DuaShepherd: Integrating Stepwise Correctness and Potential Rewards for Mathematical Reasoning
Yuanhao Wu, Juntong Song, Hanning Zhang, Tong Zhang, Cheng Niu
2025-06-27
Summary
This paper talks about DuaShepherd, a new system that helps large AI models get better at solving math problems by rewarding them not just for the final answer but also for making correct steps and following good paths along the way.
What's the problem?
The problem is that AI models often only focus on whether their final math answer is right or wrong, which doesn’t help them learn from the process or improve their reasoning step by step.
What's the solution?
The researchers created a framework where the AI receives two types of rewards: one for each correct step in the problem-solving process, and another for making progress toward a correct final answer.
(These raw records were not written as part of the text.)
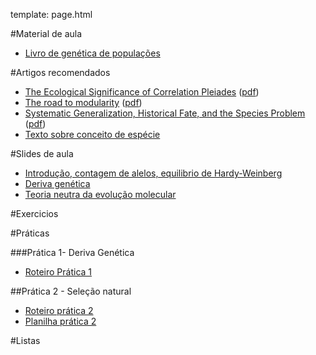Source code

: template: page.html

#Material de aula

<!--- [Ementa da disciplina](/bio208/static/pdfs/ementa.pdf)-->
- [Livro de genética de populações](/bio208/static/pdfs/livro_paulo_otto.pdf)

#Artigos recomendados

- [The Ecological Significance of Correlation Pleiades](http://www.jstor.org/stable/2405824)  ([pdf](/bio208/static/pdfs/artigos/Berg-1960.pdf))
- [The road to modularity](http://www.nature.com/nrg/journal/v9/n12/abs/nrg2267.html) ([pdf](/bio208/static/pdfs/artigos/Wagner_etal-2007.pdf))
- [Systematic Generalization, Historical Fate, and the Species Problem](http://sysbio.oxfordjournals.org/content/42/3/231.abstract) ([pdf](/bio208/static/pdfs/artigos/OHara-1993.pdf))
- [Texto sobre conceito de espécie](/bio208/static/pdfs/artigos/Conceito_especie-Marroig-2008.pdf)

#Slides de aula
 - [Introdução, contagem de alelos, equilibrio de Hardy-Weinberg](/bio208/static/pdfs/2015/aulas/aula1.pdf)
 - [Deriva genética](/bio208/static/pdfs/2015/aulas/aula2.pdf)
 - [Teoria neutra da evolução molecular](/bio208/static/pdfs/2015/aulas/deriva_neutralidade-2015.pdf)
<!--- [Seleção natural](/bio208/static/pdfs/aulas2014/selecao_2014.pdf)-->
<!--- [Seleção natural e deriva](/bio208/static/pdfs/aulas2014/integrando_processos.pdf) ([video](http://iptv.usp.br/portal/video.action?idItem=24406))-->
<!--- [Seleção sexual](/bio208/static/pdfs/aulas2014/selecao_sexual.pdf)-->
<!--- [Desequilibrio de ligação](/bio208/static/pdfs/aulas2014/aula6_ld.pdf) e [evolução do genôma](/bio208/static/pdfs/aulas2014/aula6_genoma.pdf)-->
<!--- [Adaptação e genética quantitativa I](/bio208/static/pdfs/aulas2014/adaptacao_genetica_quantitativa_1.ppt) ([video de 2013](https://www.youtube.com/watch?v=9j9YTVRhUBk))-->
<!--- [Adaptação e genética quantitativa II](/bio208/static/pdfs/aulas2014/adaptacao_genetica_quantitativa_2.ppt) ([video de 2013](https://www.youtube.com/watch?v=pxGpHJPgQRk))-->
<!--- [Unidade de seleção](/bio208/static/pdfs/aulas2014/unidade_de_selecao.ppt) ([video de 2013](https://www.youtube.com/watch?v=T_dOhTe-RYQ))-->
<!--- [Conceito de espécie](/bio208/static/pdfs/aulas2014/conceito_especie.ppt)-->
<!--- [Especiação](/bio208/static/pdfs/aulas2014/especiacao_2014.pdf)-->
<!--- [Coevolução e macroevolução](/bio208/static/pdfs/aulas2014/coevolucao.pptx) ([video 2013](https://www.youtube.com/watch?v=p3kaFDX1GaM))-->
<!--- [Evolução e Desenvolvimento](/bio208/static/pdfs/aulas2014/desenvolvimento_e_evolucao.pptx) ([video 2013 + conceito de espécie](https://www.youtube.com/watch?v=wkAEd4FgiYw))-->

#Exercicios

<!--- [Exercicio 5 - Contagem de alelos e equilibrio Hardy-Weinberg](/bio208/static/pdfs/2015/exercicios/exercicioaula1_5.pdf)-->
<!--- [Solução Exercicio 1](/bio208/static/pdfs/exercicios2014/2014-Sol-exercicio1.pdf)-->

<!--- [Exercicio 2 - Teoria neutra](/bio208/static/pdfs/exercicios2014/2014-exercicio2.pdf)-->
<!--- [Solução Exercicio 2](/bio208/static/pdfs/exercicios2014/2014-Sol-exercicio2.pdf)-->

<!--- [Exercicio 3 - Desequilibrio de ligação](/bio208/static/pdfs/exercicios2014/2014-exercicio3.pdf)-->
<!--- [Solução Exercicio 3](/bio208/static/pdfs/exercicios2014/2014-Sol-exercicio3.pdf)-->

<!--- [Exercicio 4 - Herdabilidade](/bio208/static/pdfs/exercicios2014/2014-exercicio4.pdf)-->

#Práticas

###Prática 1- Deriva Genética

 - [Roteiro Prática 1](/bio208/static/pdfs/2015/roteiros/pratica_1.pdf)

<!--- Link da Planilha para preencher com os dados dos sorteios:-->

<!--- [DIURNO]https://docs.google.com/spreadsheets/d/1GHVJbxSlOjDOkDDckmQNGsYG-E4A77CcSCRTMiChr-8/edit#gid=0 ([Histograma](/bio208/static/pdfs/roteiros_listas/2014-Hist-Diurno-pratica1.pdf) e [Série Temporal](/bio208/static/pdfs/roteiros_listas/2014-TS-Diurno-pratica1.pdf))-->
<!--- [NOTURNO]https://docs.google.com/spreadsheets/d/1z3pJGTEwVpkkzL51oZeSZpygWFbnap8inxPL8w8lm-c/edit#gid=0 ([Histograma](/bio208/static/pdfs/roteiros_listas/2014-Hist-Noturno-pratica1o.pdf) e [Série Temporal](/bio208/static/pdfs/roteiros_listas/2014-TS-Noturno-pratica1.pdf))-->


<!--- [Rotina em R para desenhar os histogramas](/bio208/static/pdfs/roteiros_listas/2014-pratica1-hist.R)-->
<!--- [Rotina para analise combinada das duas turmas](/bio208/static/pdfs/roteiros_listas/2014-analise-feijoes.R)-->

##Prática 2 - Seleção natural

- [Roteiro prática 2](/bio208/static/pdfs/2015/roteiros/pratica2_selecao_populus_v2.doc.docx)
- [Planilha prática 2](/bio208/static/pdfs/2015/roteiros/2015-planilha-pratica2.xlsx)

<!--##Prática 3 - Seleção natural e deriva-->

<!--- [Roteiro prática 3](/bio208/static/pdfs/roteiros_listas/2014-roteiro-pratica3.pdf)-->
<!--- Planilhas prática 3 :-->

<!--- [Diurno](https://docs.google.com/spreadsheets/d/1xFXMwo76CAUCUe8ozyXeIliKd1TGkcc8eJ11mjQt0BA)-->
<!--- [Noturno](https://docs.google.com/spreadsheets/d/1eOEO5_rTXby6lbp0NSWk0OhCsZQ3bTmPo-Xk14dAO_8)-->

#Listas

<!--- [Lista 1](/bio208/static/pdfs/roteiros_listas/2014-roteiro-pratica1.pdf) - [gabarito](/bio208/static/pdfs/roteiros_listas/lista1_gabarito.pdf)-->
<!--- [Lista 2](/bio208/static/pdfs/roteiros_listas/lista2.pdf) - [gabarito](/bio208/static/pdfs/roteiros_listas/lista2_gabarito.pdf)-->
<!--- [Lista 3](/bio208/static/pdfs/roteiros_listas/lista3.pdf) - [gabarito](/bio208/static/pdfs/roteiros_listas/lista3_gabarito.pdf)-->
<!--- [Lista 4](/bio208/static/pdfs/roteiros_listas/lista4.pdf) - [gabarito](/bio208/static/pdfs/roteiros_listas/lista4_gabarito.pdf) -->
<!--- [Planilha de dados para lista 4](/bio208/static/pdfs/roteiros_listas/planilha_lista4.xlsx)-->
<!--- [Tutorial de regressão linear para calculo da herdabilidade](/bio208/static/pdfs/roteiros_listas/Tutorial_RL.pdf)-->
<!--- [Lista 5](/bio208/static/pdfs/roteiros_listas/lista5.pdf) - [gabarito](/bio208/static/pdfs/roteiros_listas/lista5_gabarito.pdf) -->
They combined these rewards using a special training setup that lets the AI learn both at the same time, improving its ability to reason through complex math problems.
Why it matters?
This matters because better step-by-step mathematical reasoning in AI can make it more reliable and useful for solving difficult problems, which is helpful for education, science, and technology.
Abstract
A novel reward modeling framework DuaShepherd integrates correctness and potential signals into a unified multi-head architecture to enhance LLMs' mathematical reasoning capabilities and achieve state-of-the-art performance.